I went into this with my eyes wide open. I knew it would be a long time before I saw that equity again. Currently my mortgage provider is offering a 5.39% mortgage fixed for 2 years with a 10% deposit, so it's not all doom and glood. As long as I stay employed I'll be alright - I bought my home to live in it, not as an investment.

Like I said, it's up to the banks how bad this crisis is - if they force people onto SVR mortgages at the end of their fixed term rates then they'll make things worse for everyone, themselves included.
 
So what would you consider the be-all and end-all? Where I live happens to be very important to me

Health of myself and family, long-term security, overall quality of life/happiness, stuff like that.

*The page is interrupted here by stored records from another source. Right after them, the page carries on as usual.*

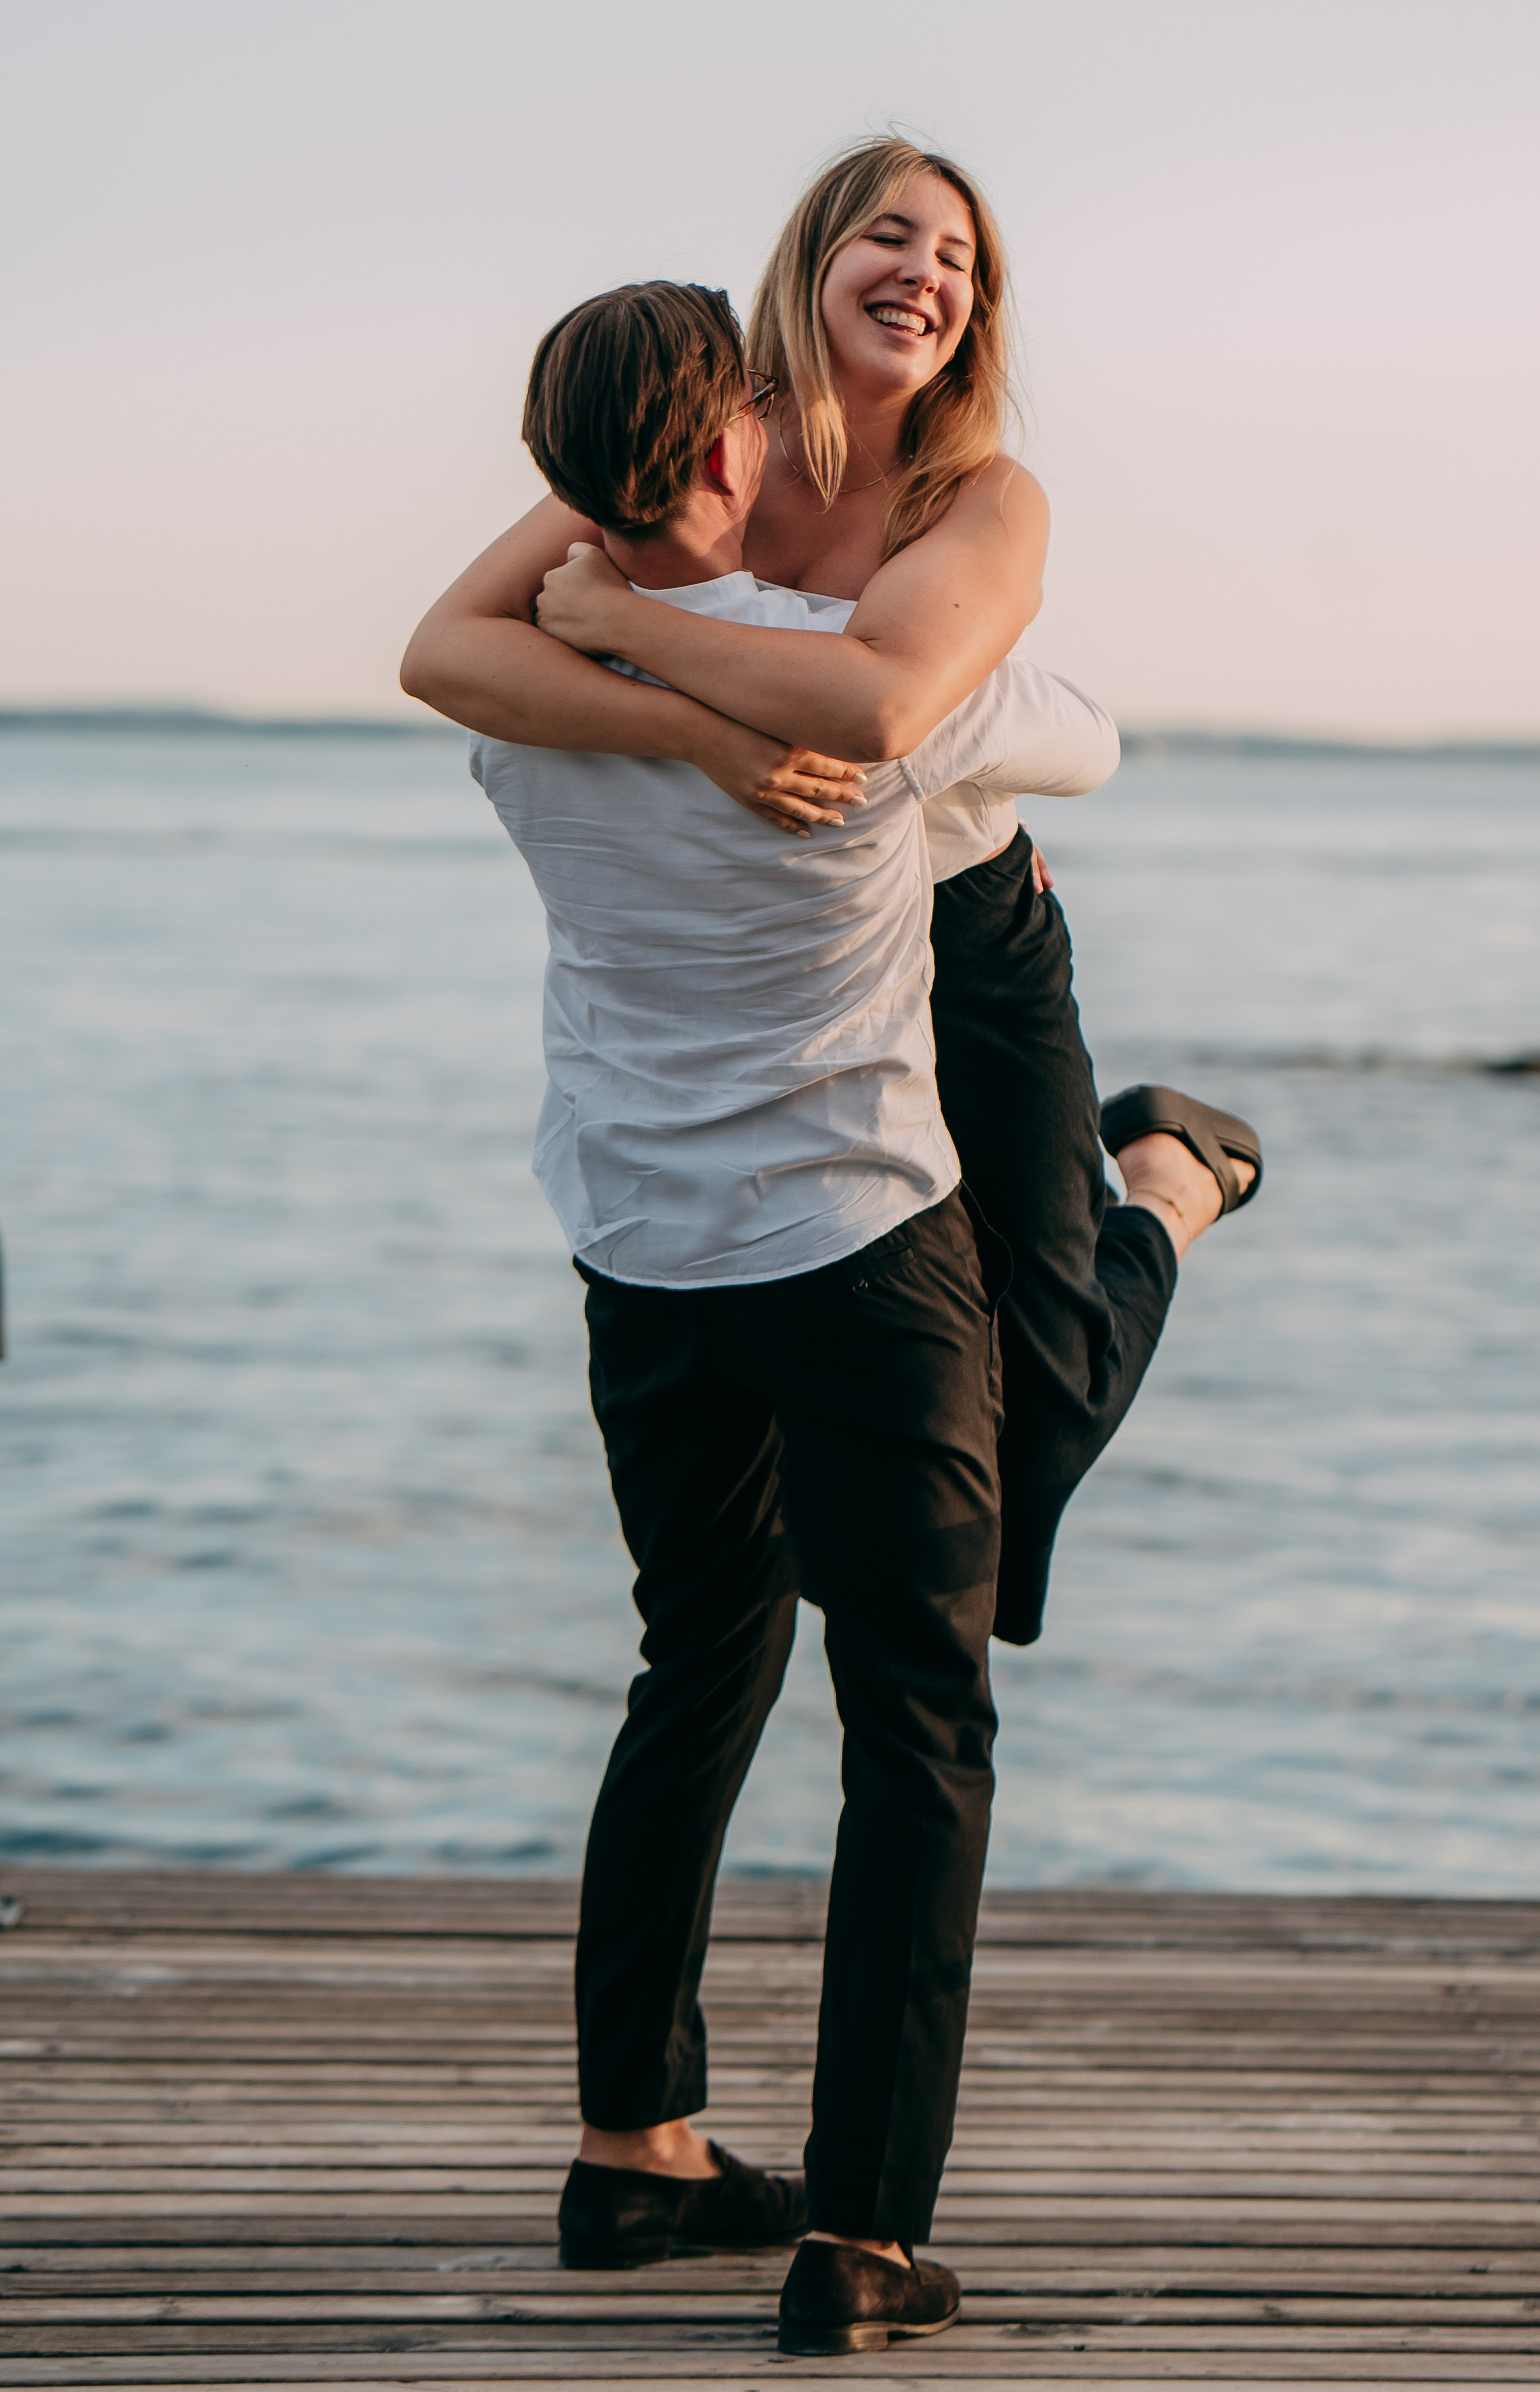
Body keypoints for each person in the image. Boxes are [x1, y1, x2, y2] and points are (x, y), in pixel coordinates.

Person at [437, 276, 1152, 2354]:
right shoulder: (862, 692)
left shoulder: (521, 695)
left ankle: (634, 2149)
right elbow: (1078, 739)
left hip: (642, 1258)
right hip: (858, 1256)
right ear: (742, 449)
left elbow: (457, 636)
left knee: (696, 1668)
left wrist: (595, 590)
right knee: (917, 1730)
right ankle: (862, 2235)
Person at [401, 137, 1260, 1658]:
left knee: (1042, 1396)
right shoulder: (708, 429)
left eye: (959, 262)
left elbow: (884, 707)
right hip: (792, 953)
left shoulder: (980, 499)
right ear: (808, 261)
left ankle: (1172, 1184)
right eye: (891, 236)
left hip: (969, 941)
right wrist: (704, 737)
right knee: (882, 1450)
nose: (926, 274)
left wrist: (620, 623)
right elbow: (445, 657)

My view is that that is achievable without owning one's own home. For example given then choice between

1) Owning my own home, but really struggling to pay the bills and put food on the table, working really long hours, constantly stressed, never having any free time etc; and
2) Not owning my own home, but having an overall good quality of life with plenty of luxuries and free time

...I'd probably go for the latter. That's what I mean by it not being the 'be-all and end-all'.
 
Being a home owner is fanatically beneficial in the long term providing house prices rise, which historically they have. That's why many people deem it essential to be a home owner. There are also many other benefits including piece of mind over your place of residence as you can't be evicted providing you keep up your mortgage repayments. This is very important if you have a family. It also gives you a lot more flexibility over modifications and improvements to property which is reliant on the landlord if you rent. You also have something to fall back on in retirement or have something to pass on to kids should you wish.

Also people from middle class home owning families find themselves priced out of the housing market through no fault of their own apart from the date they were born. This leads to feeling of failure because they can't afford what their parents could despite earning comparative salaries and living in similar areas.

You've missed perhaps the largest factor is that there is virtually no inflation. Unless you have an uncapped variable rate mortgage then you won't suffer the price increases that landlords can and invariably do tack on to rent renewals. You also have equity which can lead to lower cost loans and remortgage at a later stage should you wish to go down that route. At the moment more than 1/2 my monthly mortage payment goes towards the balance. I look at the interest as a kind of rental, a rental which reduces each month.

I didn't buy my house because the value might go up and this is where the UK makes a mistake. You buy a house to live in it, you shouldn't see it as merely an investment.
 
RENTING IS NOT A WASTE OF MONEY!!!!!!

If a house is depreciating at a rate of £500 a month (or 0.3% a month on a 150K house) and your rent is £400 a month, you are in fact better off renting... This is before you factor in buildings insurance, repair costs, yadda yadda....

Historically though this situation is very rare. Over the medium to long term, house prices always rise...
 
Historically though this situation is very rare. Over the medium to long term, house prices always rise...

Yup, problem is that if you get a 200k mortgage on fixed rate then it gets reviewed after 2 years and the value of your property is now 175k expect the bank to up your rate as you now have effectively a 25k unsecured loan with them.